The robotaxis launched on schedule, famously with empty driver’s seats, but as to whether it counted as level 4 autonomy, the debate is still raging. It still seems a bit closer to a demo than a product launch. And the passenger-seat safety monitors did have to watch the road. I still don’t know whether that’s a quibble. We might need another year to properly judge this one. I now believe Tesla is close, in a much more meaningful sense of “close” than what Elon Musk has meant for the last 12 years. I’ll go ahead out on the opposite limb from last year and say I expect to be able, at least, to safely read a book in the driver’s seat of a Tesla in 2026. Waymo still deserves all the glory though. I predict that when we eventually get hard data on Tesla’s self-driving, we’ll see that Waymos are safer. But if both are safer than humans, we can call that a quibble. (Waymos are already 10x safer.)
Breaking news: New NHTSA data is out today. Most interestingly, Tesla has unredacted all the descriptions of their robotaxi crashes. I’ll say more about this in a future AGI Friday but my impression so far is that this is a big positive update on how safe self-driving Teslas are. I’m seeing essentially zero instances of the car doing something blatantly unsafe. Exciting!
The Claude Monet Test
In excuses-to-include-a-pretty-image news, here’s a fun exercise: See if you can articulate why this “in the style of one of Monet’s paintings of water lilies” is slop:
Go ahead and lock in your answer before reading further.
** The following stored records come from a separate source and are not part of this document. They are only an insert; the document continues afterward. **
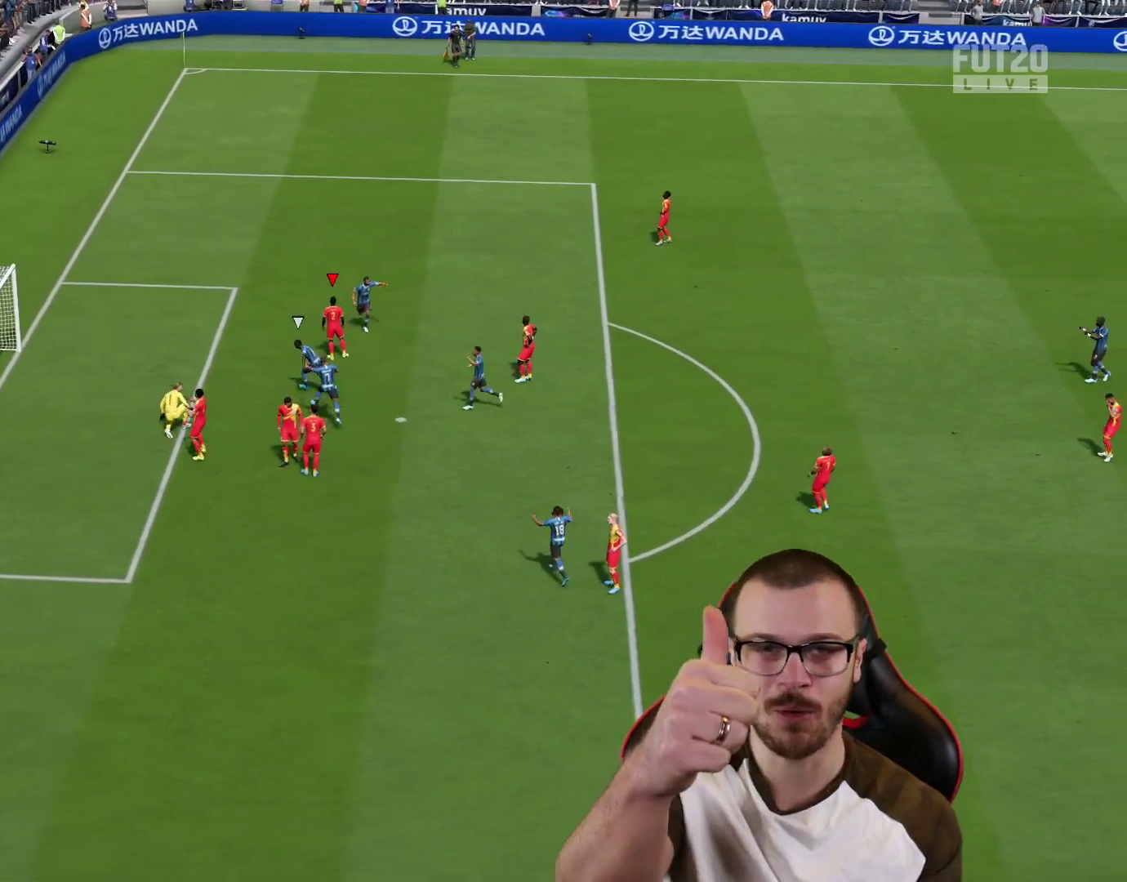
{"buttons": [], "left_stick": "center", "right_stick": "center", "events": []}
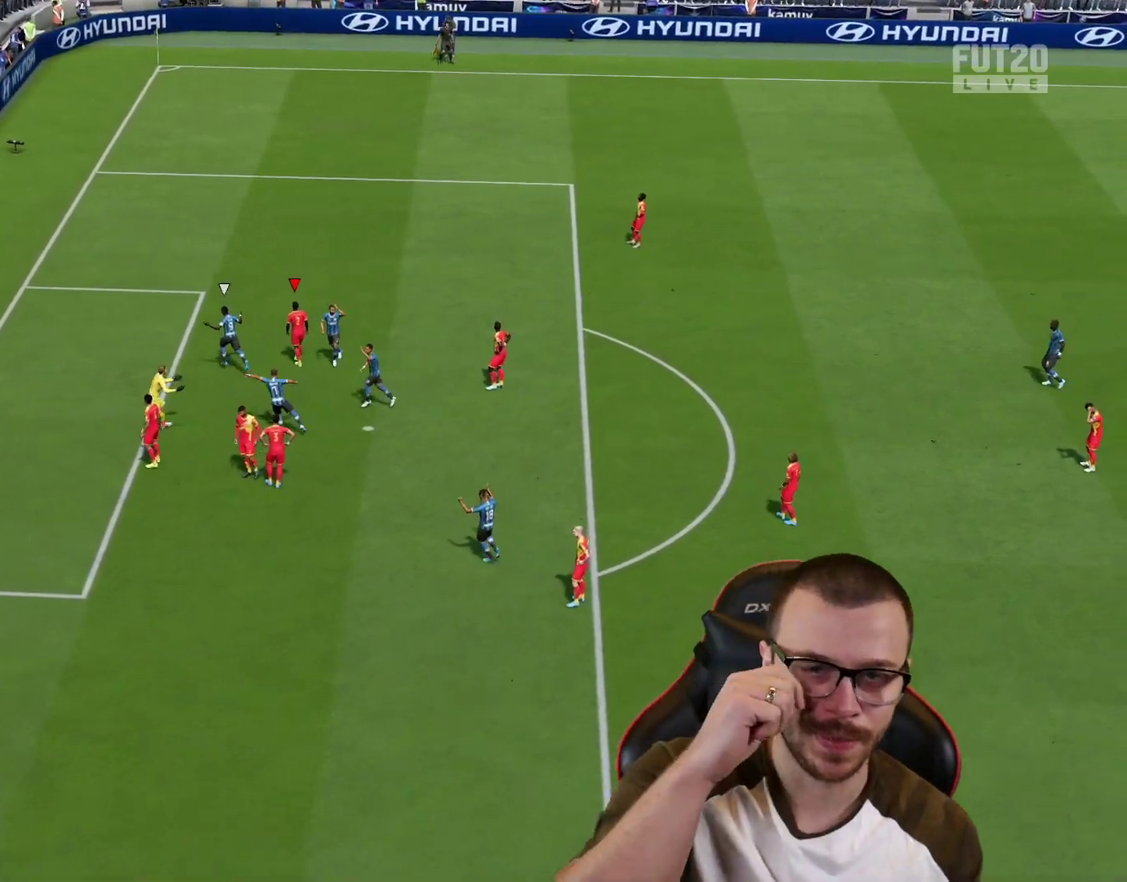
{"buttons": ["R2", "L3"], "left_stick": "right", "right_stick": "center", "events": [[17, "R2", "down"], [17, "left_stick", "right"], [50, "L3", "down"]]}
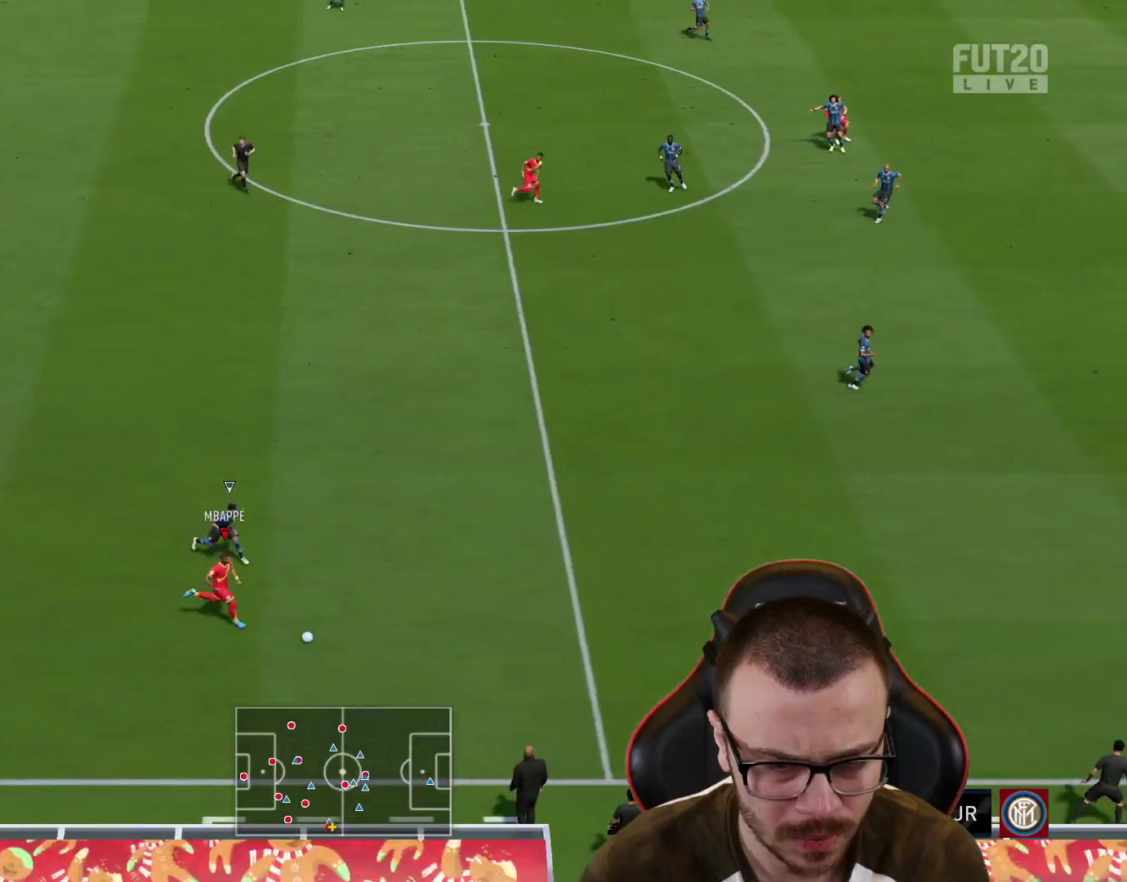
{"buttons": ["R2", "L3"], "left_stick": "right", "right_stick": "center", "events": []}
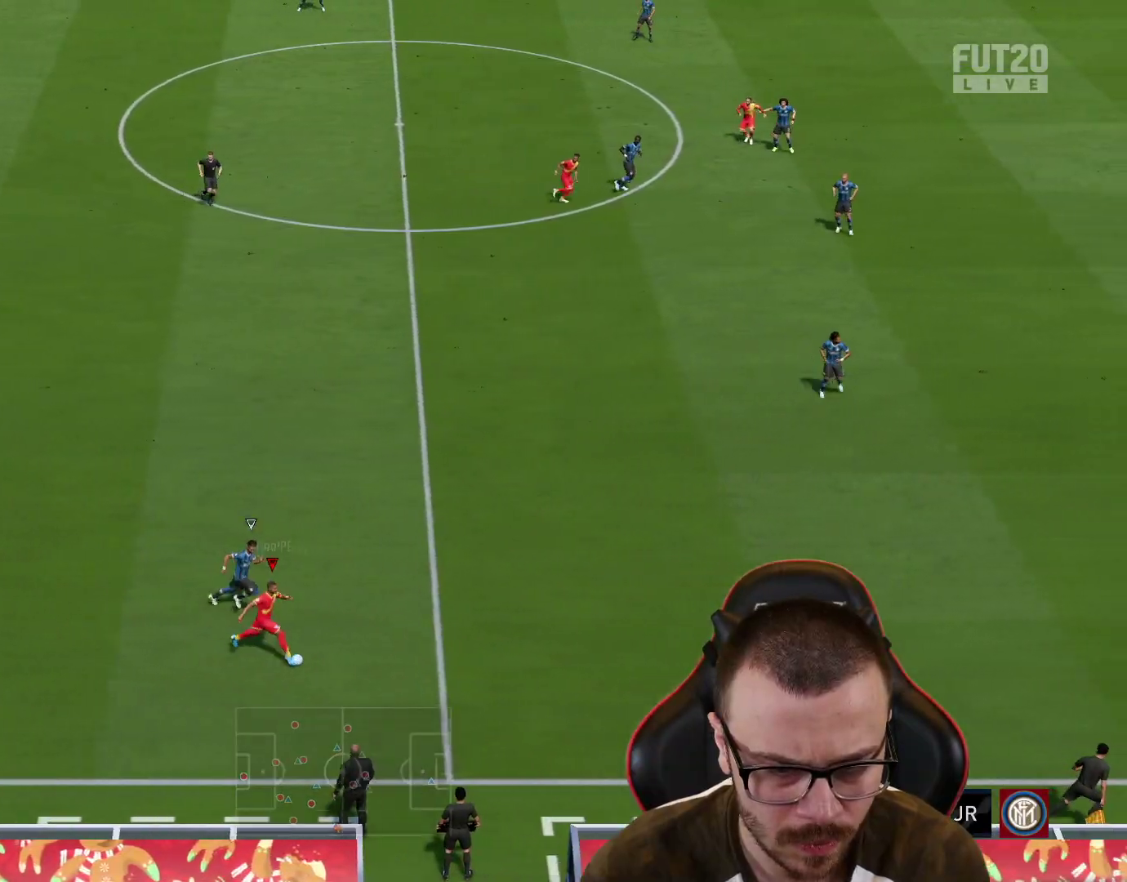
{"buttons": ["R2", "L3"], "left_stick": "right", "right_stick": "center", "events": []}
Here’s a maybe related experiment that Bryan Caplan ran on his blog. He posted two back-to-back versions of the same blog post: version 2 and version 1. One of them is AI-generated, mimicking Caplan’s style. It feels obvious to me which is which. I think the human one is excellent and the artificial one is, well, impressive for AI, and not even saying anything wrong that I noticed, but ultimately slop and fluff. I’m dismayed that Caplan’s commentariat can’t seem to distinguish them.
Claude’s Monet Reveal
Did you similarly wax eloquently about what a pathetic imitation of the human Monet that AI version is? You wouldn’t be alone. Here, ironically, is how Claude (um, the other Claude, Opus 4.7) responds to the question:
This doesn’t look like slop to me. It looks like an actual Monet, or a photograph of one.
The tells I’d expect from “in the style of Monet” generated slop aren’t here:
Lily pads have varied, irregular shapes and proper foreshortening — not the repetitive oval-stamp pattern generators fall into
The reflected foliage on the left has directional brushwork that actually tracks how a wet-on-wet stroke behaves, with hard edges where the brush lifted
Flowers are sparse and asymmetrically placed; slop tends to over-populate the surface with blooms because the prompt said “water lilies”
Visible canvas weave and impasto ridges, especially in the green reeds — surface texture that’s hard to fake
Color is muddied in the right places (the olive-grays where reflections meet pad shadows) rather than uniformly saturated
I say ironically because (in addition to Monet also being a Claude), the above analysis is, as Claude would say, absolutely correct. I actually expected it to run with the framing of the question, as general AI sycophancy would predict, and fall for the trick, hallucinating a laundry list of reasons why the secretly-an-actual-Monet is an abomination. Turns out it’s the humans who do that. I mean, not me. But only because I don’t understand art and am 100% fooled by AI Monet forgeries. I cynically don’t even think the forgeries are worse in any objective aesthetic sense. Here’s one that a golem just regurgitated for me for comparison:
If anything I like it better. It’s a lovely AGI-Friday purple. (Robo-Claude of course eviscerates it.) I apologize to any art people for whom I’m causing physical pain right now. I don’t get it but at least I can relate. It’s writing that I’m a snob about.